Despite what it may appear like, just because your axolotl is smiling doesn’t necessarily imply they’re happy.
Even if we know that axolotls are often happy when they are healthy, it is still crucial to understand what a happy axolotl looks like.
Your axolotl is probably content if they appear to be swimming around and able to move their gills freely without any curling or tension.
Particularly when they appear to be in good health, accept food readily, and approach you when you approach their tank.
Your axolotl is probably still in contempt, even though it appears that they might be unmotivated or bored.
They don’t mind sitting around doing nothing at all; on some days, they might even prefer it.
How to Keep Them Happy
It’s helpful to know how to gauge their level of happiness, but it’s much more crucial to understand how to maintain that level of happiness.
You can do plenty of things to make them happier, including giving them high-quality food, especially a good variety of it.
You can think about purchasing some frozen food or canned cat food to consider giving to them as rewards.
Even better, you may feed them blood worms, which are often a favorite food of axolotls.
Always maintain proper water quality and ensure all parameters are accurate if you want to prevent unusual behaviors or potential diseases.
After all, a healthy axolotl is a happy axolotl.
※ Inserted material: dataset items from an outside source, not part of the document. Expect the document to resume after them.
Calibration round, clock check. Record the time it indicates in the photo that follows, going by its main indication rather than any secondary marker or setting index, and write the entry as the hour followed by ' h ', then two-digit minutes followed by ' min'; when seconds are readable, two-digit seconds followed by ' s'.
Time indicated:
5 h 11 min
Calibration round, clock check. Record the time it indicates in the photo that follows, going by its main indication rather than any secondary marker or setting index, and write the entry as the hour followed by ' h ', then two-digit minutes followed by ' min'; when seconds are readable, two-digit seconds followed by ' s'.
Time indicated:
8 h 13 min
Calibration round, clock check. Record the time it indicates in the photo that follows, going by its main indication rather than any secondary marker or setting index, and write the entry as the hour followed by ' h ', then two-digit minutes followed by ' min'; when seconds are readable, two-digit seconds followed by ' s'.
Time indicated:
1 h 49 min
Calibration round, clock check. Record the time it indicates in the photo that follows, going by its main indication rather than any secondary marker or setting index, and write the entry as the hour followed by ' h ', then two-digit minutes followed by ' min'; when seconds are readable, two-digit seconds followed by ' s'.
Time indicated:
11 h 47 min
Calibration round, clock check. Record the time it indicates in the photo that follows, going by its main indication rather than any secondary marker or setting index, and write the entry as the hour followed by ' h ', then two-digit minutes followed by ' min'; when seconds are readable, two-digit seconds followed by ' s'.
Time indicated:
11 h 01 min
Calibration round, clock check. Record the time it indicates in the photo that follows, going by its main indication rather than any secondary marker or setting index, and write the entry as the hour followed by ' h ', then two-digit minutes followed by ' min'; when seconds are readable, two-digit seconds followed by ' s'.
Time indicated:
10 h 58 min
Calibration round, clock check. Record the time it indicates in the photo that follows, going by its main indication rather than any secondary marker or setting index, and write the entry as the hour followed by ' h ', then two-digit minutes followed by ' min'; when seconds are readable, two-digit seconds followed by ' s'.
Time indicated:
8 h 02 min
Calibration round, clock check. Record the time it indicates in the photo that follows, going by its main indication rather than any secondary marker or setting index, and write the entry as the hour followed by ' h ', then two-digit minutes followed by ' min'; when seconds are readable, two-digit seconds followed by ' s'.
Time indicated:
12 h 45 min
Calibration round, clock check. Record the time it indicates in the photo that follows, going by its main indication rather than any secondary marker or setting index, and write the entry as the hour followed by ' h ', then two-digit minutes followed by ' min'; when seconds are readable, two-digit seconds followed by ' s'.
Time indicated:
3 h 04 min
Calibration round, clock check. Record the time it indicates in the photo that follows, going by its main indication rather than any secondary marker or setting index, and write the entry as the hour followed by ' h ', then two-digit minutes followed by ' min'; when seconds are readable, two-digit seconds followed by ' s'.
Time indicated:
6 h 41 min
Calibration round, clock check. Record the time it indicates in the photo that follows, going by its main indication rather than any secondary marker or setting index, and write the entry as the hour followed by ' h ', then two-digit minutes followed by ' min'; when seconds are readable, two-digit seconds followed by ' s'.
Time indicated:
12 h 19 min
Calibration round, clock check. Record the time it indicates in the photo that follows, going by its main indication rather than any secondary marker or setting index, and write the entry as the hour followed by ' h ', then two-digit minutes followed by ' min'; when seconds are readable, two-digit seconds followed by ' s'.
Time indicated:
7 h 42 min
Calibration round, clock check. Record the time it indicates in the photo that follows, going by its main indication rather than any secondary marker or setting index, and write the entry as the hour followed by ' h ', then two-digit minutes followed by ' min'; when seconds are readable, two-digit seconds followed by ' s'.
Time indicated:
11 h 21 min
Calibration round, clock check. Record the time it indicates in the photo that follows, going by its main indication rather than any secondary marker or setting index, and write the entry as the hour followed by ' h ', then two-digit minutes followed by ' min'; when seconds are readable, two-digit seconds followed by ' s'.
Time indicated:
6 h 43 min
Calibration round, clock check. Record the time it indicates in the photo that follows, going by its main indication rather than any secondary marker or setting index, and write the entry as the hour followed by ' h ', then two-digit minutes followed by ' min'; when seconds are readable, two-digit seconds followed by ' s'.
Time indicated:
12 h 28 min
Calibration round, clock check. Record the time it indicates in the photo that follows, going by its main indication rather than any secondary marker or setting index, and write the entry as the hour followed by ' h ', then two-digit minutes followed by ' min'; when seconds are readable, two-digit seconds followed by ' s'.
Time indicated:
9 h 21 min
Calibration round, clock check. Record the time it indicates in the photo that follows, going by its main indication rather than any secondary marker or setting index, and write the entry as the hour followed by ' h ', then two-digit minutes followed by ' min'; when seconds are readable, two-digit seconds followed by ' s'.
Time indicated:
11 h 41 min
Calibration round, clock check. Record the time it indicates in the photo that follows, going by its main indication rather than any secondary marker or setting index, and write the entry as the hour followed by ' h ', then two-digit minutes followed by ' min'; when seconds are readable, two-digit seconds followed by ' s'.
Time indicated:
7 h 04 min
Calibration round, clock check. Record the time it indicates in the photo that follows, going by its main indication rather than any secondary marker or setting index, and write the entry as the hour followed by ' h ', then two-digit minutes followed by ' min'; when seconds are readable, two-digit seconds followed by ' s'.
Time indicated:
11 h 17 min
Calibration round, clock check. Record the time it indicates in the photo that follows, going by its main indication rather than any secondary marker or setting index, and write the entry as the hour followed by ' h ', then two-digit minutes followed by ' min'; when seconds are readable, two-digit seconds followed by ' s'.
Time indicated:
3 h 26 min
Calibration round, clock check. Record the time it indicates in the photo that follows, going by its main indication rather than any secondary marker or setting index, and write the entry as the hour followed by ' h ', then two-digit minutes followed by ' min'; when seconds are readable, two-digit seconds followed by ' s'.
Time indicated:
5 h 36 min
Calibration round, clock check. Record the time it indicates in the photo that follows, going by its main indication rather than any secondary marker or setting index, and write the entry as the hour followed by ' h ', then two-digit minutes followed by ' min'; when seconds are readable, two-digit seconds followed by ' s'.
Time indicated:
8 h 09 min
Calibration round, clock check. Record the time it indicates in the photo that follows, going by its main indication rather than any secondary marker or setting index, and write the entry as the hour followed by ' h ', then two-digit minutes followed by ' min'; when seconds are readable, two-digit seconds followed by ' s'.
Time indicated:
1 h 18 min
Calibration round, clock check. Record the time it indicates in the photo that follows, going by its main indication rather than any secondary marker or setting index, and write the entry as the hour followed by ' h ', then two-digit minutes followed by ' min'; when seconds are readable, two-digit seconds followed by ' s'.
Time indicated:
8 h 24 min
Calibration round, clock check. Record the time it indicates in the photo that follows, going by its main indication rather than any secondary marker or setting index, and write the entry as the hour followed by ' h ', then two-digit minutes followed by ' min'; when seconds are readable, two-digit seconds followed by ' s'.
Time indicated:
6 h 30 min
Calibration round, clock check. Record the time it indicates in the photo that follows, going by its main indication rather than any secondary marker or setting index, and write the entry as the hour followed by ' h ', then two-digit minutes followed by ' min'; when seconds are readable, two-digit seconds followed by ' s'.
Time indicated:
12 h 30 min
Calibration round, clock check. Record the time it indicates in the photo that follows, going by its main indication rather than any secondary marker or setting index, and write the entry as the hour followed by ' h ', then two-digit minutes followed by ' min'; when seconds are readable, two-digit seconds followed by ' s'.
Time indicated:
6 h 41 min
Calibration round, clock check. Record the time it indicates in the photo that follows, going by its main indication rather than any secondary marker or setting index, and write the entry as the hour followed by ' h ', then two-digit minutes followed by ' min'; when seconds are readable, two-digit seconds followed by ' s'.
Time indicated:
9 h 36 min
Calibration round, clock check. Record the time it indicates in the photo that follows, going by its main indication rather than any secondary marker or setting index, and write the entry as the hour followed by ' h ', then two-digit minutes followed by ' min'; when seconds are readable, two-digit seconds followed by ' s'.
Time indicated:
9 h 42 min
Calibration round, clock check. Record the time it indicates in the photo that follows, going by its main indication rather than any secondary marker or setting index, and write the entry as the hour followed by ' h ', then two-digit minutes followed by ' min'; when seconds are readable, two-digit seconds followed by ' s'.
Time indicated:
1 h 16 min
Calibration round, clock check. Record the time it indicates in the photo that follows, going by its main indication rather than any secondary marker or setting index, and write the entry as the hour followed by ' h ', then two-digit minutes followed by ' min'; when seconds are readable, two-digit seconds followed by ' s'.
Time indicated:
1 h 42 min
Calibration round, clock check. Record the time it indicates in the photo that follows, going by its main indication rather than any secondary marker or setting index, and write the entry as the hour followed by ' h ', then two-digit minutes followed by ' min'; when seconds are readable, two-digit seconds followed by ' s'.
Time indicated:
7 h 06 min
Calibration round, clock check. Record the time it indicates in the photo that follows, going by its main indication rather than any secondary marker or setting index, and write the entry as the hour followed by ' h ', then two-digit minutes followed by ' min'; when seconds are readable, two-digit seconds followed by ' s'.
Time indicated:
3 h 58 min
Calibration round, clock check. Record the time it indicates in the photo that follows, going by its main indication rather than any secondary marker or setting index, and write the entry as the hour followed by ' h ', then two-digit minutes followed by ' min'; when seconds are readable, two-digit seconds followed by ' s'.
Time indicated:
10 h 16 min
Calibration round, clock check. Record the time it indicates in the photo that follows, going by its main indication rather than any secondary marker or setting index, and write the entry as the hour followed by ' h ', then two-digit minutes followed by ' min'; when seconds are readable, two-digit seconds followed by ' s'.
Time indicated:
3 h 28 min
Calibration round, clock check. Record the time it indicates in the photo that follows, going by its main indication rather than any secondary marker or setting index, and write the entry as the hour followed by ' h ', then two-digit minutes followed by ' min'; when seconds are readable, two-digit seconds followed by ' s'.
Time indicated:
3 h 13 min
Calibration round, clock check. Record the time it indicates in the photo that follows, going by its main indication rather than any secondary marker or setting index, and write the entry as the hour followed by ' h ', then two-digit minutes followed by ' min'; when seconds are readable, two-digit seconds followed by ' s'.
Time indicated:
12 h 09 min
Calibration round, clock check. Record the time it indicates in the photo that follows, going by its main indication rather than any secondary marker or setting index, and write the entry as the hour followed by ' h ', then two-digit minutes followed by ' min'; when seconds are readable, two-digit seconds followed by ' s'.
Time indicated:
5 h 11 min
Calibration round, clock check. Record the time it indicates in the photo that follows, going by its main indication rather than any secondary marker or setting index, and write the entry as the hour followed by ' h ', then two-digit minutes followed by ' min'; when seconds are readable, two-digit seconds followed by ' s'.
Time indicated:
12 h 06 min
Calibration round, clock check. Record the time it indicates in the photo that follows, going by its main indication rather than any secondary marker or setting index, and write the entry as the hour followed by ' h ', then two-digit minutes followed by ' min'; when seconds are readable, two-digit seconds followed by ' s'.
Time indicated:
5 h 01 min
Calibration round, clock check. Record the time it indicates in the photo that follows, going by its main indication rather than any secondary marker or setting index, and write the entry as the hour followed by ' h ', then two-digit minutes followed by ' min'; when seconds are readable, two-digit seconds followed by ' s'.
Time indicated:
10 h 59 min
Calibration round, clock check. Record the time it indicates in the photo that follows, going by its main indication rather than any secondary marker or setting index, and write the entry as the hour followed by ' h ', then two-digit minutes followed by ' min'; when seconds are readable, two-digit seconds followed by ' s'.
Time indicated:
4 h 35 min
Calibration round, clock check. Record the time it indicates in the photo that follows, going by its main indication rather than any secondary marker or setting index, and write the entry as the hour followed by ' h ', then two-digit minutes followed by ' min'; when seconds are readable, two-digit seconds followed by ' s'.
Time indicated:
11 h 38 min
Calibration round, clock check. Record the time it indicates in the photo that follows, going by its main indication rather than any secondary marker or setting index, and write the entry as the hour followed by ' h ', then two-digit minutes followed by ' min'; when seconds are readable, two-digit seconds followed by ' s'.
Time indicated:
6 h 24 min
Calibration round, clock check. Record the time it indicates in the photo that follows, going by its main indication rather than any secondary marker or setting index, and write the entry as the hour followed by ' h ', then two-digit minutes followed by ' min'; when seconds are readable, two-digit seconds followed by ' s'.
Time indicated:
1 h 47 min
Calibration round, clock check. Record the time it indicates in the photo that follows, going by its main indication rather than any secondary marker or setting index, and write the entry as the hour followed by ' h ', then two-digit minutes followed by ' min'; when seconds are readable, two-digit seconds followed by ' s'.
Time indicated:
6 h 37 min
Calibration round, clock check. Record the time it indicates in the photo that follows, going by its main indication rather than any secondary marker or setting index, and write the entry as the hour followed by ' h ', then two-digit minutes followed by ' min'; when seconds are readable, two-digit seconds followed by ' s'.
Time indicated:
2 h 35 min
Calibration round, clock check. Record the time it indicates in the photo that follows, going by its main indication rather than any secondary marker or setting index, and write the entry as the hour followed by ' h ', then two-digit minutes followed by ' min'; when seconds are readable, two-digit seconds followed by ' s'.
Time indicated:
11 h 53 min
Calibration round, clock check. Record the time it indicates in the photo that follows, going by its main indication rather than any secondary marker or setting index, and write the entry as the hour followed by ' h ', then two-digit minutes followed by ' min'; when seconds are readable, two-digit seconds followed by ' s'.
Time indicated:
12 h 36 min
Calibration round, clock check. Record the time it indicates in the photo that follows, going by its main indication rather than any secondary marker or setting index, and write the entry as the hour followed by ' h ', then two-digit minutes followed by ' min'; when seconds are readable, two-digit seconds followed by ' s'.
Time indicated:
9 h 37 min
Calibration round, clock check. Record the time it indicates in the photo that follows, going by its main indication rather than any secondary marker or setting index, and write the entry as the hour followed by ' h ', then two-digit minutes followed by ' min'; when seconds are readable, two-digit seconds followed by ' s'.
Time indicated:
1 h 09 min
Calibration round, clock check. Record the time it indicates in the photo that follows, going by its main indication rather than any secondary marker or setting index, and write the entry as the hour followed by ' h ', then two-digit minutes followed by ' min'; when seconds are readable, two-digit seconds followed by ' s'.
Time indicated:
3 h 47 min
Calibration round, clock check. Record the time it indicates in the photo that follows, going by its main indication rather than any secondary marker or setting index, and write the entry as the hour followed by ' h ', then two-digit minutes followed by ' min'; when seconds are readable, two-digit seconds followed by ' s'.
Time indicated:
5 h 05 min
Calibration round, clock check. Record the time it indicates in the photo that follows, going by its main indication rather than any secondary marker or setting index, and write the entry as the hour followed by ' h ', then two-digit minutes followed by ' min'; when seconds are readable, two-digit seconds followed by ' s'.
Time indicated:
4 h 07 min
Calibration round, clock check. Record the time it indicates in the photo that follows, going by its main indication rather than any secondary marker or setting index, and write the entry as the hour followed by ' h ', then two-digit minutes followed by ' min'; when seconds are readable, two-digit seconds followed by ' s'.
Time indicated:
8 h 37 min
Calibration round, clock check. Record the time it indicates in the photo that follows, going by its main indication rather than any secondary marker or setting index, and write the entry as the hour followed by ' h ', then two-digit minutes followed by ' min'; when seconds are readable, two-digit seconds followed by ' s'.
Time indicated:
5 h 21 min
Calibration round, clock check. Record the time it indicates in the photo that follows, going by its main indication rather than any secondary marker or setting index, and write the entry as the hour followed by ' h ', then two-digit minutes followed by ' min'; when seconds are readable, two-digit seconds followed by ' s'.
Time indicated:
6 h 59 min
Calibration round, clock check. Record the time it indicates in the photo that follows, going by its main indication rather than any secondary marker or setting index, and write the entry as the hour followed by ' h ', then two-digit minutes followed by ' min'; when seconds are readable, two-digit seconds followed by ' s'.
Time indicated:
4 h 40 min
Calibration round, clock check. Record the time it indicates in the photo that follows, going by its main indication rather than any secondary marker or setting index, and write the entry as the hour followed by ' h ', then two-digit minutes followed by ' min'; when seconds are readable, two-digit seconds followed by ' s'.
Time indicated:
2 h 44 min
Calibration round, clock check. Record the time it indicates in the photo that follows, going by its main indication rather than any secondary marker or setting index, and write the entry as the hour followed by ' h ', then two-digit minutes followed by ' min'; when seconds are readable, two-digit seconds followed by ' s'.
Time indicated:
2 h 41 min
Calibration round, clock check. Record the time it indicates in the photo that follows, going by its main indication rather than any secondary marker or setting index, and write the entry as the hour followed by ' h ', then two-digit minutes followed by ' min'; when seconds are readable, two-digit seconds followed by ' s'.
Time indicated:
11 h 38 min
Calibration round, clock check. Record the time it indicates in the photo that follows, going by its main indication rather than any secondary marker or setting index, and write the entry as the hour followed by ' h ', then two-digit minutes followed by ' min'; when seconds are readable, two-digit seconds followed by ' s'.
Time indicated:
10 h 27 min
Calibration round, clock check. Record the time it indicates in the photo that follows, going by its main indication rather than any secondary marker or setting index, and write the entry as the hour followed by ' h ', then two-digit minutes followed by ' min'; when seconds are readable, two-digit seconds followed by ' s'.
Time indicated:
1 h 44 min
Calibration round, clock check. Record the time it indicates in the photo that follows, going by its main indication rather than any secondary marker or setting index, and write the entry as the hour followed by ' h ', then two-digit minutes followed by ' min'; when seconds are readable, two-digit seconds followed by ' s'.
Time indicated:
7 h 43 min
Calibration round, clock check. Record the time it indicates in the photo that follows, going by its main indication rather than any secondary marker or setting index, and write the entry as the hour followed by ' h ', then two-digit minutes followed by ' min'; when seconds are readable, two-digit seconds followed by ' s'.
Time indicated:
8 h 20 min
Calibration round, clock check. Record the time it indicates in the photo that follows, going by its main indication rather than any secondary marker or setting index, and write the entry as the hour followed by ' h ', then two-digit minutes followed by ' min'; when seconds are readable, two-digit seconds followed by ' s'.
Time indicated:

The fact that touching or handling them in any manner puts them under a lot of stress makes it even more important to avoid doing so.
If you do it regularly, it may potentially make them sick or perhaps kill them.
As a rule, physical contact will make them upset rather than pleased, so it is advisable to keep providing them with food inside their tanks.
Making sure no lights are shining on your axolotl can also help you keep them happy.
It can irritate them over time since they lack eyelids to filter it out.
Keeping their tank clean and well-maintained will also help to create a comfortable atmosphere for the fish.
You can probably see how axolotls only have a small variety of emotions due to their lack of intelligence after going through the four basic emotions.
Although there is some evidence to support it, it might be challenging to identify their underlying feelings.
The key is to constantly keep in mind that a happy axolotl is a healthy one, regardless of the cause—whether it’s excessive stress that causes fear or a potential sickness misdiagnosed as a kind of depression.
Whether they have complex emotions or not, it’s crucial to ensure their respect and health by giving them the proper care and engaging in safe interactions.